The same year, Neuralink was co-founded by Musk for developing implantable BMIs or Brain-Machine Interfaces. A company blog report published in 2017 revealed that Neuralink aims to make devices to treat serious brain diseases in the short-term, with the eventual goal of human enhancement.
An artificial intelligence research laboratory called OpenAI was co-founded by Musk in 2015 for deeper researching to promote and develop friendly AI in a way that benefits humanity.

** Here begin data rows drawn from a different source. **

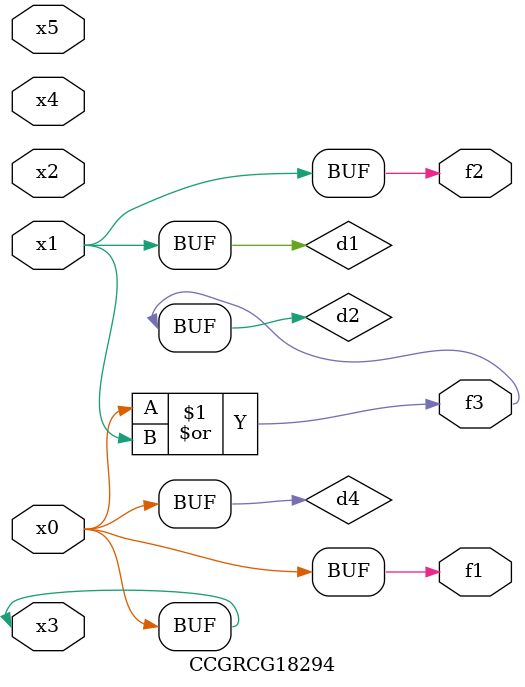
<source format=v>
module CCGRCG18294(
	input x0, x1, x2, x3, x4, x5,
	output f1, f2, f3
);

	wire d1, d2, d3, d4;

	and (d1, x1);
	or (d2, x0, x1);
	nand (d3, x0, x5);
	buf (d4, x0, x3);
	assign f1 = d4;
	assign f2 = d1;
	assign f3 = d2;
endmodule

</source>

As Musk characterises AI as humanity's "biggest existential threat," the company was structured as a non-profit so that they could focus its research on creating a positive long-term human impact.
Hyperloop-ing through The Boring Company
After shaking up space and electric car industry, Musk attempted to reinvent public transportation with Hyperloop based on his 2013 concept for a high-speed transportation system incorporating reduced-pressure tubes driven by linear induction motors and air compressors.
Musk's proposal, once realised would make Hyperloop travel cheaper than any other mode of transport for such long distances.
Aside from his earth-shattering next-gen stuff, Musk had time to establish a less 'exciting' company called "The Boring Company", an infrastructure and tunnel construction services with the primary goal of building test tunnel for Hyperloop R&D.
The future goals, however, are less boring for the everyday passengers as it plans to enhance tunnelling connection and boost speed enough such that establishing a tunnel network is financially feasible.